Alger est une ville policière. N’allez pas croire que ce soit à cause des
attentats – ni du nombre croissant de ses policiers – qu’elle est policière.
Alger est policière dans son attitude. Dans sa tête. Même sans policiers,
elle aurait été policière. D’où le drame, peut-être. On s’y sent constamment
guetté. Jaugé. D’abord par ses semblables. Les femmes bravent la hargne des
regards mâles, mais elles restent tout de même prisonnières du temps et des
hommes. Des cendrillons qui n’égarent aucune chaussure, mais sont tenues de
rentrer chez elles bien avant minuit. La nuit, les femmes disparaissent.
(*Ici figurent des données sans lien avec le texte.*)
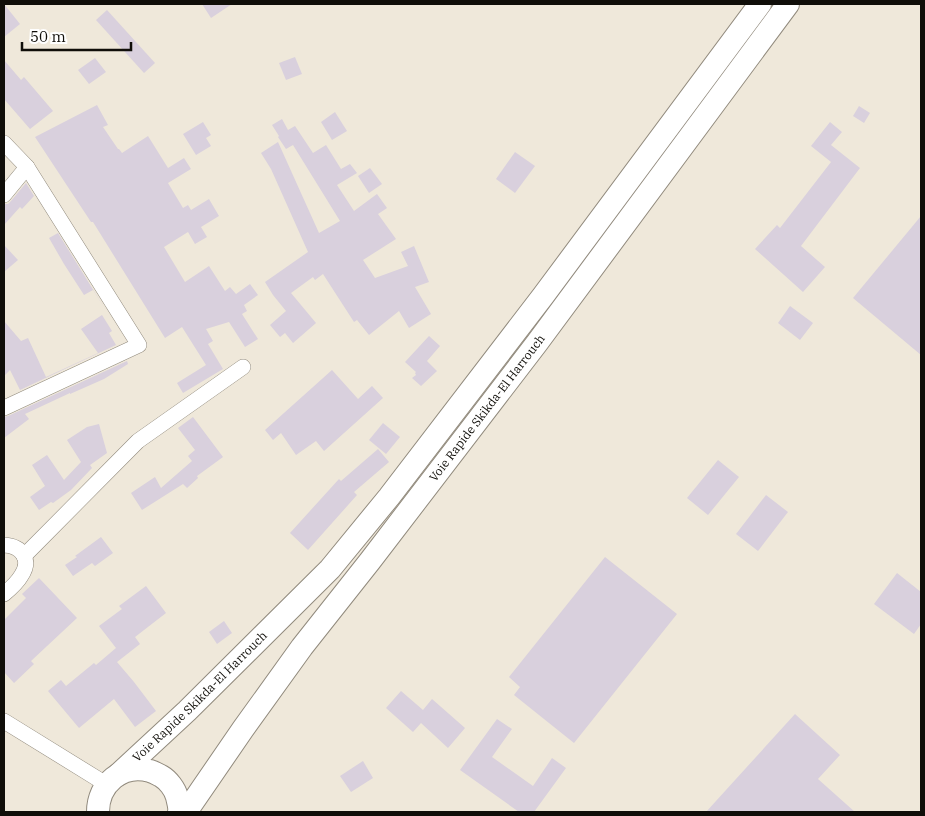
<svg xmlns="http://www.w3.org/2000/svg" width="925" height="816" font-family="'IBM Plex Serif',serif">
	<style>
		.building { fill: #d9d0dd }
		.lines { fill: none; stroke-linecap: round; stroke-linejoin: round }
		.minor-casing { stroke: #918a7d; stroke-width: 16 }
		.highway-casing { stroke: #918a7d; stroke-width: 24 }
		.minor { stroke: #fff; stroke-width: 15 }
		.highway { stroke: #fff; stroke-width: 22 }
		.labels { text-anchor: middle; stroke-width: 4; stroke-linejoin: round; paint-order: stroke }
		.street-label { font-size: 12px; fill: #100e09; stroke: #fff }
	</style>
	<rect width="100%" height="100%" fill="#efe8da"/>
	<!-- building -->
	<g class="building">
		<path d="M4,4L20,24L4,37Z"/>
		<path d="M202,4H232L211,18Z"/>
		<path d="M107,10L155,63L144,73L96,20Z"/>
		<path d="M295,57L302,74L286,80L279,63Z"/>
		<path d="M95,58L106,72L89,84L78,70Z"/>
		<path d="M4,60L21,80L24,77L53,111L30,129L4,99Z"/>
		<path d="M97,105L108,125L103,127L118,149H119L122,153L148,136L168,168L184,158L191,169L168,183L183,208L188,205L191,210L209,199L219,216L201,227L207,237L195,244L188,232L164,247L185,282L209,266L225,291L230,287L236,294L250,284L258,295L244,305L247,311L242,314L258,339L245,347L229,322L206,329L213,341L208,344L223,369L183,393L177,383L206,365L182,327L165,338L93,222H91L35,137Z"/>
		<path d="M859,106L870,113L864,123L853,116Z"/>
		<path d="M335,112L347,131L332,140L321,122Z"/>
		<path d="M282,119L288,130L295,126L313,153L326,145L341,169L350,164L357,173L337,185L354,211L377,194L387,208L378,214L396,239L363,260L375,278L408,266L401,252L414,246L429,282L415,287L431,314L409,328L399,311L369,335L357,320L354,322L323,274L315,280L313,277L291,293L316,323L293,343L285,333L280,337L270,325L286,311L273,295L265,282L308,252L271,169L261,153L278,142L319,233L340,221L293,145L286,149L278,137L279,136L272,125Z"/>
		<path d="M203,122L211,135L206,138L211,146L196,155L183,134Z"/>
		<path d="M830,122L842,132L831,145L860,168L801,246L825,267L803,292L755,249L777,225L780,228L831,162L811,146Z"/>
		<path d="M515,152L535,166L515,193L496,179Z"/>
		<path d="M370,168L382,184L369,193L358,176Z"/>
		<path d="M26,183L34,196L22,209L20,207L4,225V204H8L11,201Z"/>
		<path d="M921,216V355L853,298Z"/>
		<path d="M58,233L107,312L93,290L84,295L64,264L49,238Z"/>
		<path d="M4,245L18,260L4,272Z"/>
		<path d="M790,306L813,323L800,340L778,323Z"/>
		<path d="M102,315L112,331L109,333L116,345L20,390L10,370L4,376V321L21,341L28,338L46,377L98,353L81,329Z"/>
		<path d="M429,336L440,346L427,361L437,371L421,386L412,378L416,375L415,373L416,372L405,362Z"/>
		<path d="M127,361L128,364L104,379L70,394V393L25,414L29,419L4,438V417L8,416Z"/>
		<path d="M332,370L358,399L372,386L383,398L324,451L316,441L296,455L281,433L273,440L265,430Z"/>
		<path d="M193,417L223,457L197,476L198,478L187,488L183,484L142,510L131,493L155,477L161,488L192,461L188,456L195,450L178,428Z"/>
		<path d="M383,423L400,437L386,454L369,440Z"/>
		<path d="M99,424L107,453L90,465L92,468L71,490L53,503L51,502L39,510L30,497L45,486L32,465L47,455L64,480L81,462L67,440L87,427Z"/>
		<path d="M378,449L389,462L354,492L357,495L308,550L290,533L339,479L341,481Z"/>
		<path d="M718,460L739,477L708,515L687,498Z"/>
		<path d="M766,495L788,512L758,551L736,534Z"/>
		<path d="M101,537L113,553L95,566L92,563L73,576L65,565L77,557L75,556Z"/>
		<path d="M605,557L677,614L574,743L514,695L520,687L509,677Z"/>
		<path d="M897,573L921,592V624L914,634L874,604Z"/>
		<path d="M39,578L77,618L31,661L34,664L14,683L4,672V620L26,598L22,594Z"/>
		<path d="M146,586L166,613L135,637L140,644L117,662L134,682L156,711L135,727L114,699L79,728L48,691L61,680L66,686L94,663L96,665L116,648L99,626L122,609L119,606Z"/>
		<path d="M224,621L232,633L217,644L209,632Z"/>
		<path d="M401,691L423,710L432,699L465,728L448,748L421,723L413,732L386,708Z"/>
		<path d="M795,714L840,755L818,779L855,812H706Z"/>
		<path d="M497,719L512,729L492,757L533,786L552,758L566,768L534,812H519L460,770Z"/>
		<path d="M363,761L373,778L351,792L340,776Z"/>
	</g>
	<g class="lines">
		<defs>
			<g id="minor">
				<path d="M4,143L27,167L139,345L4,408"/>
				<path d="M4,195L27,167"/>
				<path d="M4,545C22,546 32,560 21,576C17,583 10,589 4,594"/>
				<path d="M24,556L138,441L243,367"/>
				<path d="M4,721L106,784"/>
			</g>
			<g id="highway">
				<path id="s1" d="M119,774L187,711L330,569L389,497L543,296L760,4"/>
				<path d="M98,812C98,784 122,763 150,771C154,772 157,774 161,776C168,780 175,789 177,797C178,802 180,807 179,812"/>
				<path id="s2" d="M186,812L243,729L302,647L370,561L537,343L788,4"/>
			</g>
		</defs>
		<!-- minor casing -->
		<use href="#minor" class="minor-casing"/>
		<!-- highway casing -->
		<use href="#highway" class="highway-casing"/>
		<!-- minor -->
		<use href="#minor" class="minor"/>
		<!-- highway -->
		<use href="#highway" class="highway"/>
	</g>
	<g class="labels">
		<!-- street labels -->
		<g class="street-label">
			<text dy="4" stroke="none"><textPath href="#s2" startOffset="504">Voie Rapide Skikda-El Harrouch</textPath></text>
			<text dy="4" stroke="none"><textPath href="#s1" startOffset="112">Voie Rapide Skikda-El Harrouch</textPath></text>
		</g>
	</g>
	<!-- border -->
	<rect width="925" height="816" fill="none" stroke="#100e09" stroke-width="10"/>
	<!-- scale -->
	<path d="M22 42v8h109v-8" fill="none" stroke="#100e09" stroke-width="2.5"/>
	<text x="30" y="42" font-size="15" fill="#100e09" stroke="#ffffff" stroke-width="4" paint-order="stroke">50 m</text>
</svg>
Mais les hommes aussi. Les femmes victimes des hommes et les hommes victimes
d’eux-mêmes. Alger est une ville qui ferme, comme ses magasins. C’est une
ville cadenassée que nous devrions cambrioler. Mais personne n’est assez
doué pour forcer ses serrures. Quelle horreur, une ville qui ferme ses
portes invisibles au nez de
ses habitants ! Des portes contre lesquelles nous nous cognons constamment.
Il ne viendrait à l’esprit de personne de se balader la nuit à pied. Prendre
l’air, un pot. Marcher. Découvrir d’autres senteurs. Voir la mer.